Things to do =
a. In the passage on Borden's Toronto youth below, what name did his club adopt after the 1944 concert at Crystal Beach?
b. Pick up the passage on Borden's Toronto youth below at the point where it stops, and carry it forward.

*** Text passage ***

Looking back, Borden says when he was growing up in the 1930s and ’40s, the war years, Jewish Toronto was a small world, St. Clair Avenue to the north, Lake Ontario to the south, Yonge Street to the east and Dovercourt Road to the west.

“We rarely strayed outside these boundaries. Outside was very uncomfortable. Anti-Semitism was big and visible, and we kept to our own little world where we felt safe.” 

He explains that in 1944, he and some friends went to hear a Stan Kenton concert at Crystal Beach. “The sound was amazing, so our club changed its name to Club Kenton.”

They followed the Stan Kenton concerts and wore their Kenton sweaters, white with a red K, which brought them an introduction to Kenton. 

With gratitude, Borden spoke of the benefits and the protection of the YMHA, which was located on Brunswick Avenue at College Street. “It was our home away from home and our shelter from the outside stormy blast of our adversaries.”

*** End of Text passage ***
*** Data ***

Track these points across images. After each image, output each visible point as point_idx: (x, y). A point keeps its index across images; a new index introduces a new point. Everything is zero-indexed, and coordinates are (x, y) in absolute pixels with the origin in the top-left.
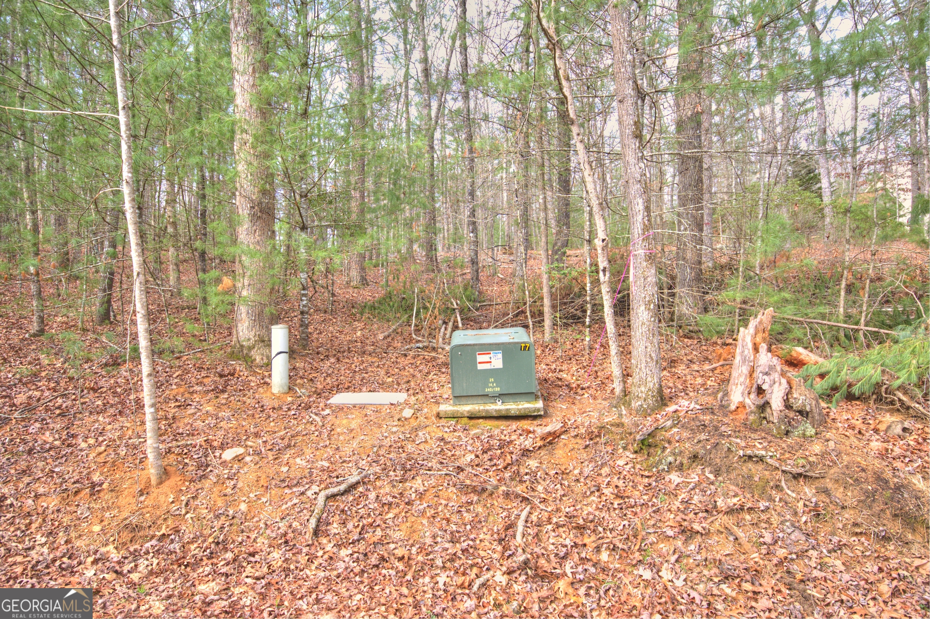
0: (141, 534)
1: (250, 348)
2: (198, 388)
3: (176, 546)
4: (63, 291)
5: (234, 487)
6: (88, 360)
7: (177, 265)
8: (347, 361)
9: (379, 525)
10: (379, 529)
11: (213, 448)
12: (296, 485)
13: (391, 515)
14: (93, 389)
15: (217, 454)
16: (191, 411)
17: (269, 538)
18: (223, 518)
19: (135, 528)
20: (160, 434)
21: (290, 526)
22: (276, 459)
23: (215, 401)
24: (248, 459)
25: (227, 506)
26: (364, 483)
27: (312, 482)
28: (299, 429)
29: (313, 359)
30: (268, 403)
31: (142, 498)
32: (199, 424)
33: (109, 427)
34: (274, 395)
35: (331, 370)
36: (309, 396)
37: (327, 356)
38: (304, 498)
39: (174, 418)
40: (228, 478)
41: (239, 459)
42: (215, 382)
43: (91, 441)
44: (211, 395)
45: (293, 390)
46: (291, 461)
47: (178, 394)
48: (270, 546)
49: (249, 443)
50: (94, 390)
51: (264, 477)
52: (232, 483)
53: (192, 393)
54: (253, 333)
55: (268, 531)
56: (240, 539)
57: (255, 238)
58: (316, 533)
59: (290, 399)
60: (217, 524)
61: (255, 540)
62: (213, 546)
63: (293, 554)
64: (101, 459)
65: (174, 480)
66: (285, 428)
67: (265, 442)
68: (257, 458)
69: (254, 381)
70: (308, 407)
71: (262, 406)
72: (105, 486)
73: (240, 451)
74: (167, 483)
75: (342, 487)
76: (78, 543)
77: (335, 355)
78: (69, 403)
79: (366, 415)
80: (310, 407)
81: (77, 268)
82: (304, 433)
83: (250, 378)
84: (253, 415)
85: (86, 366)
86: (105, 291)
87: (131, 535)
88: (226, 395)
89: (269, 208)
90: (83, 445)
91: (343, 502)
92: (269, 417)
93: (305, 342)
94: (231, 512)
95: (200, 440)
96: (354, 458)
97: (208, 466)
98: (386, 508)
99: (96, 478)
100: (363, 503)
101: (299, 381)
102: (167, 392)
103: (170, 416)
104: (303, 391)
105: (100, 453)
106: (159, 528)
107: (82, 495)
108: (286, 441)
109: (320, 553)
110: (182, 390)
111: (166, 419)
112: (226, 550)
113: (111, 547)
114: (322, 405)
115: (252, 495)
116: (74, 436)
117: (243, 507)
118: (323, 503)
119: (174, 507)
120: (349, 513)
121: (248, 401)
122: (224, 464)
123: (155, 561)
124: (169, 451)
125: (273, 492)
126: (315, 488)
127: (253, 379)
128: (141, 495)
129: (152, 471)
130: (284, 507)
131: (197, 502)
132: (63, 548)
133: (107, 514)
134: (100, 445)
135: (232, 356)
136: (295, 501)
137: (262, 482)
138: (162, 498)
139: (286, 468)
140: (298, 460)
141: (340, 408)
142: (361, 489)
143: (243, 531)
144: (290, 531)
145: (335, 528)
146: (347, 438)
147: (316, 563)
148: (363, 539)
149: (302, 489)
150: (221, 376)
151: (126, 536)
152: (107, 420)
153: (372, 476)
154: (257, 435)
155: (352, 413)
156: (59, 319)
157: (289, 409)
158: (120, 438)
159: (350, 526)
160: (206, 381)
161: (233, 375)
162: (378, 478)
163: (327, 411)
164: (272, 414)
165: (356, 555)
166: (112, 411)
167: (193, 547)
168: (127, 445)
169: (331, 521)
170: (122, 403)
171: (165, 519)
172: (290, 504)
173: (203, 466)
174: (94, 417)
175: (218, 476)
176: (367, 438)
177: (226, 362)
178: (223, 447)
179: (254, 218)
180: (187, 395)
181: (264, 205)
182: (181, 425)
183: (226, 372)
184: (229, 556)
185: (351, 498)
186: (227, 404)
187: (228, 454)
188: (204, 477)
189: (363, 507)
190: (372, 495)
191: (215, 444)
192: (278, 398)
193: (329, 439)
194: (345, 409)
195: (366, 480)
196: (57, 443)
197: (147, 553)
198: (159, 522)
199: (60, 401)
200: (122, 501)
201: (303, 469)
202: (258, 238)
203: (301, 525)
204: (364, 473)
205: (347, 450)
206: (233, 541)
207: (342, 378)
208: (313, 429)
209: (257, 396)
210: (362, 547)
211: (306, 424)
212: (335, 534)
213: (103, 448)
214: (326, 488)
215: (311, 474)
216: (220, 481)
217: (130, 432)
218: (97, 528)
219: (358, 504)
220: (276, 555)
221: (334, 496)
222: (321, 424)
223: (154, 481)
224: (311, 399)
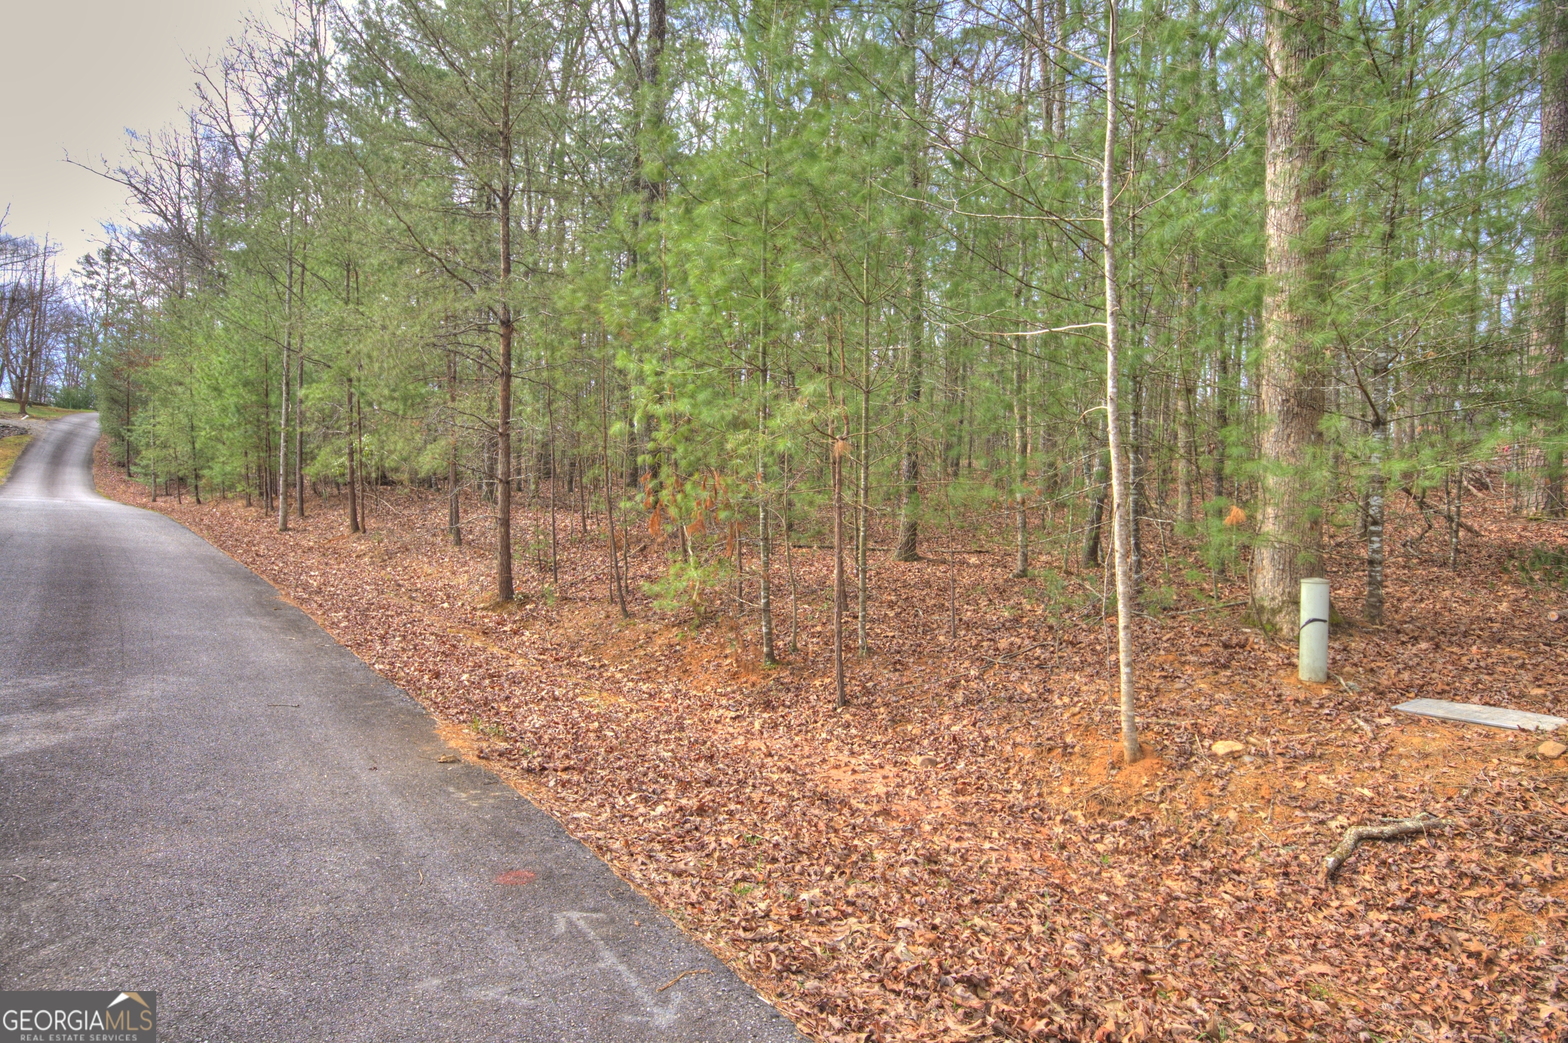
0: (1110, 809)
1: (1274, 612)
2: (1192, 658)
3: (1146, 834)
4: (1048, 522)
5: (1223, 789)
6: (1069, 609)
7: (1188, 484)
8: (1455, 649)
9: (1444, 901)
10: (1444, 906)
11: (1203, 737)
12: (1313, 809)
13: (1473, 893)
14: (1071, 643)
15: (1206, 744)
16: (1179, 685)
17: (1263, 862)
18: (1204, 820)
19: (1105, 801)
20: (1136, 704)
21: (1296, 858)
22: (1288, 768)
23: (1212, 678)
24: (1247, 759)
25: (1212, 809)
26: (1430, 835)
27: (1339, 811)
28: (1333, 735)
29: (1385, 639)
30: (1289, 693)
31: (1114, 772)
32: (1187, 703)
33: (1084, 688)
34: (1301, 682)
35: (1416, 660)
36: (1361, 694)
37: (1416, 638)
38: (1322, 829)
39: (1157, 690)
40: (1217, 776)
41: (1234, 756)
42: (1216, 653)
43: (1066, 700)
44: (1208, 669)
45: (1334, 680)
46: (1311, 776)
47: (1165, 662)
48: (1262, 871)
49: (1252, 740)
50: (1073, 644)
51: (1266, 786)
52: (1221, 782)
53: (1184, 663)
54: (1280, 589)
55: (1262, 854)
56: (1223, 851)
57: (1288, 446)
58: (1334, 875)
59: (1325, 692)
60: (1197, 826)
61: (1242, 858)
62: (1188, 848)
63: (1294, 891)
64: (1075, 721)
65: (1148, 762)
66: (1309, 730)
67: (1276, 743)
68: (1260, 761)
69: (1274, 658)
70: (1354, 707)
71: (1280, 695)
72: (1077, 749)
73: (1238, 746)
74: (1141, 763)
75: (1388, 829)
76: (1049, 800)
77: (1432, 639)
78: (1047, 655)
79: (1462, 738)
80: (1358, 709)
81: (1065, 494)
82: (1340, 743)
83: (1268, 654)
84: (1263, 705)
85: (1066, 616)
86: (1092, 522)
87: (1100, 807)
88: (1228, 673)
89: (1314, 399)
90: (1058, 702)
91: (1387, 851)
92: (1288, 711)
93: (1375, 612)
94: (1216, 817)
95: (1186, 723)
96: (1422, 796)
97: (1192, 754)
98: (1466, 882)
99: (1069, 739)
100: (1423, 863)
101: (1348, 669)
102: (1153, 657)
103: (1153, 687)
104: (1351, 683)
105: (1074, 715)
106: (1129, 809)
107: (1054, 753)
108: (1308, 749)
109: (1335, 903)
110: (1171, 657)
111: (1148, 689)
112: (1204, 857)
113: (1078, 813)
114: (1381, 709)
115: (1245, 804)
116: (1050, 691)
117: (1232, 815)
118: (1351, 842)
119: (1147, 792)
120: (1394, 868)
121: (1260, 685)
122: (1213, 757)
123: (1122, 842)
124: (1147, 727)
125: (1277, 809)
126: (1342, 819)
127: (1274, 656)
128: (1113, 768)
129: (1126, 744)
130: (1290, 832)
131: (1175, 794)
132: (1036, 800)
133: (1077, 779)
134: (1075, 705)
135: (1247, 621)
136: (1308, 828)
137: (1263, 792)
138: (1135, 778)
139: (1303, 784)
140: (1323, 778)
141: (1414, 720)
142: (1423, 842)
143: (1228, 844)
144: (1294, 863)
145: (1366, 880)
146: (1415, 765)
147: (1326, 912)
148: (1413, 910)
149: (1322, 816)
150: (1226, 646)
151: (1095, 807)
152: (1084, 680)
153: (1447, 829)
154: (1264, 731)
155: (1434, 731)
156: (1044, 558)
157: (1322, 706)
158: (1095, 702)
159: (1393, 885)
160: (1203, 650)
161: (1243, 647)
162: (1462, 835)
163: (1387, 720)
164: (1292, 708)
165: (1393, 925)
166: (1089, 670)
167: (1165, 841)
168: (1103, 712)
169: (1361, 869)
170: (1101, 663)
171: (1137, 802)
172: (1299, 830)
173: (1186, 754)
174: (1070, 675)
175: (1203, 769)
176: (1453, 772)
177: (1236, 629)
178: (1215, 736)
179: (1289, 416)
180: (1176, 665)
181: (1305, 395)
182: (1166, 700)
183: (1234, 641)
184: (1207, 864)
185: (1403, 850)
186: (1229, 684)
187: (1221, 747)
188: (1185, 767)
189: (1423, 868)
190: (1442, 857)
191: (1205, 730)
192: (1308, 688)
193: (1382, 760)
194: (1423, 723)
195: (1436, 831)
196: (1034, 695)
197: (1114, 830)
198: (1131, 803)
199: (1038, 651)
200: (1093, 770)
201: (1328, 792)
202: (1293, 446)
203: (1312, 860)
204: (1434, 820)
205: (1412, 783)
206: (1215, 852)
207: (1434, 675)
208: (1357, 740)
209: (1274, 680)
210: (1407, 919)
211: (1345, 731)
212: (1364, 889)
213: (1077, 709)
214: (1359, 824)
215: (1340, 800)
216: (1204, 776)
217: (1106, 698)
218: (1067, 790)
219: (1413, 862)
220: (1270, 886)
221: (1372, 839)
222: (1370, 735)
223: (1127, 757)
224: (1364, 698)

*** End of Data ***

Answers to each task =
a. Club Kenton

b.
It is amazing that those clubs are still alive and thriving in Toronto, he says “Many of the members had nicknames, Spider, the Mole, Itch, Wild Bill, Clutch, Jiggs, Shnoz, Racco and many more, and we still joke about those names today.”

Borden calls it “a mysterious magnet” that still draws them together.

“It is the richest part of my social life and I wouldn’t trade that for all the electronic programs today that separate people.”